Aucune régulation n’existe actuellement pour encadrer spécifiquement les tests nutrigénétiques vendus en ligne. Dans les pays faisant partie de l’Union Européenne, les tests nutrigénétiques vendus en ligne sont actuellement considérés comme des tests génétiques Direct To Consumers (DTC) faisant partie de la catégorie « mode de vie » plutôt que « médicale » puisque leur utilisation s’effectue davantage pour répondre à une problématique liée au mode de vie plutôt qu’à une problématique rencontrée dans un contexte médical (Ahlgren, Nordgren et al., 2013). Les DTCs médicaux sont encadrés par deux directives émises par le parlement européen, soit la directive sur les dispositifs médicaux de diagnostic in vitro ainsi que la directive sur les dispositifs médicaux de diagnostic. Quant aux DTCs situés dans la catégorie « mode de vie », tels que les tests nutrigénétiques, puisqu’ils ne sont pas utilisés pour des fins médicales, il existe un flou à savoir s’ils sont couverts ou non par ces deux directives (Ahlgren et al., 2013). Aux États- Unis, le directeur de la Food and Drug Administration (FDA),Steve Gutman, a affirmé en 2006 que les tests nutrigénétiques étaient encadrés par le même règlement qui encadrent les DTCs soit, le règlement sur les dispositifs médicaux (Hogarth, 2009). Cependant, il existe un flou à savoir lesquels des tests nutrigénétiques disponibles en ligne d’une part, sont passés par l’étape du « Pre-market review », l’un des éléments fondamentaux de la règlementation sur les dispositifs médicaux, et d’autre part, lesquels ont été approuvés par

la FDA (Tamir, 2010). Les tests nutrigénétiques vendus en ligne semblent donc peu encadrés d’un point de vue législatif.

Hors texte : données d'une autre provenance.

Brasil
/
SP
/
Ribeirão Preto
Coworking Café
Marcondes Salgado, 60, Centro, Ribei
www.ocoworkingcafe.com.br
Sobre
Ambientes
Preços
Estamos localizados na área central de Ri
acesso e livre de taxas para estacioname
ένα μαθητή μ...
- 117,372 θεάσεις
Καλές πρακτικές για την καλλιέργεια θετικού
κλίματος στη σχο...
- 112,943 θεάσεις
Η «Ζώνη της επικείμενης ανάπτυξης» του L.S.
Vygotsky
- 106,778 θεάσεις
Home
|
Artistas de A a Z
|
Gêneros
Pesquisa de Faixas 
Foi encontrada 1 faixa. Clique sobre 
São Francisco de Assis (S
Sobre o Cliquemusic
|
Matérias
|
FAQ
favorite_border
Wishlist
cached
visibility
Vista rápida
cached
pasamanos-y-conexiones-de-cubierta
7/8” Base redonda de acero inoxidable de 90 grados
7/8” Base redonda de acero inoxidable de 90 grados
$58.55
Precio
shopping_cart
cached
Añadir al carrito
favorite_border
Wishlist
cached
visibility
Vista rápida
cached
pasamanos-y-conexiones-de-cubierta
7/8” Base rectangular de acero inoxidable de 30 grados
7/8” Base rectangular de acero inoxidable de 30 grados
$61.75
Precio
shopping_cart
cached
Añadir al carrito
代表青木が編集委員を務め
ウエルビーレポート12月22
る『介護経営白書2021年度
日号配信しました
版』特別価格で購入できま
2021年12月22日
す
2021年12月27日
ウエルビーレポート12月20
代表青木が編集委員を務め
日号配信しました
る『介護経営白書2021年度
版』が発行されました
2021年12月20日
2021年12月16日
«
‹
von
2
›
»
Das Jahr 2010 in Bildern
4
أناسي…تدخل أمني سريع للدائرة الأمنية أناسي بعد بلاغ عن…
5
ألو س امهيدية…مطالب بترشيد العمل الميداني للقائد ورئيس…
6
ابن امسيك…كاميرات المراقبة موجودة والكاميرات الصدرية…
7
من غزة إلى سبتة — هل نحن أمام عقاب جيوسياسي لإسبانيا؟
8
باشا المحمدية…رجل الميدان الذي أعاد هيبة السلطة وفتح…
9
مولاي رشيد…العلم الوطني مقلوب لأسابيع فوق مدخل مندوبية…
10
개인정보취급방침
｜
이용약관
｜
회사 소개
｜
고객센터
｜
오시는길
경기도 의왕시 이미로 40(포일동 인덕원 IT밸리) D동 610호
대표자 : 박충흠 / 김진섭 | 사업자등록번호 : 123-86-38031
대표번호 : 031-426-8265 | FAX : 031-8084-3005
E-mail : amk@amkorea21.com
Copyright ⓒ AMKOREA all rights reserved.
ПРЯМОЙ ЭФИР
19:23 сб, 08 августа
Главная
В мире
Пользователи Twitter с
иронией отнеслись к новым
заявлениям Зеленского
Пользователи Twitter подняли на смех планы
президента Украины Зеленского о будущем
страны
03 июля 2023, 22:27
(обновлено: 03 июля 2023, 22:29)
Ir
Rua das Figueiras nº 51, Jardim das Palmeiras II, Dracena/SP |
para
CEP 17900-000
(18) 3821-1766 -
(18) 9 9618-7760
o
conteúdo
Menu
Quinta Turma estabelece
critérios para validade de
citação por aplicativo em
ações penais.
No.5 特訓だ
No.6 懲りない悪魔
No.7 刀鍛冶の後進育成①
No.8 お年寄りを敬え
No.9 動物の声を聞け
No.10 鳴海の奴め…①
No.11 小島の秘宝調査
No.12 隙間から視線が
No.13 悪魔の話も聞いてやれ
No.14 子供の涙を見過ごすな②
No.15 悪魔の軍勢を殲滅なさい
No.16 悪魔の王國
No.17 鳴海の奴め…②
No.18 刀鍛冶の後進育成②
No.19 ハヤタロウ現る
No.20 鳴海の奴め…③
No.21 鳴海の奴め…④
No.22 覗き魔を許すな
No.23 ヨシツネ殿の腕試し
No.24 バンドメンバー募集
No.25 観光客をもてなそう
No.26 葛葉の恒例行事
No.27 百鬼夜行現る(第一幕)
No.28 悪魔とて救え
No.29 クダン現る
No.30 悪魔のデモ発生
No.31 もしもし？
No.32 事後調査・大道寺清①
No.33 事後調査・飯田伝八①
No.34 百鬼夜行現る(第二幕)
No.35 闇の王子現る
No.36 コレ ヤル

Finalement, la recherche conduite dans le domaine de la nutrigénétique étant soumise aux mêmes conditions que celles décrites à la section 1.4.1, nous croyons que les chercheurs œuvrant dans la recherche clinique en nutrigénétique puissent être également des acteurs impliqués dans la mise en place d’un contexte propice au biohype notamment par le biais des articles scientifiques. L’objet de cette thèse étant l’étude du phénomène de biohype dans les publications scientifiques rapportant des résultats issus de la recherche clinique en nutrigénétique, les retombées de ce travail s’adresseront particulièrement aux chercheurs œuvrant dans ce domaine de recherche.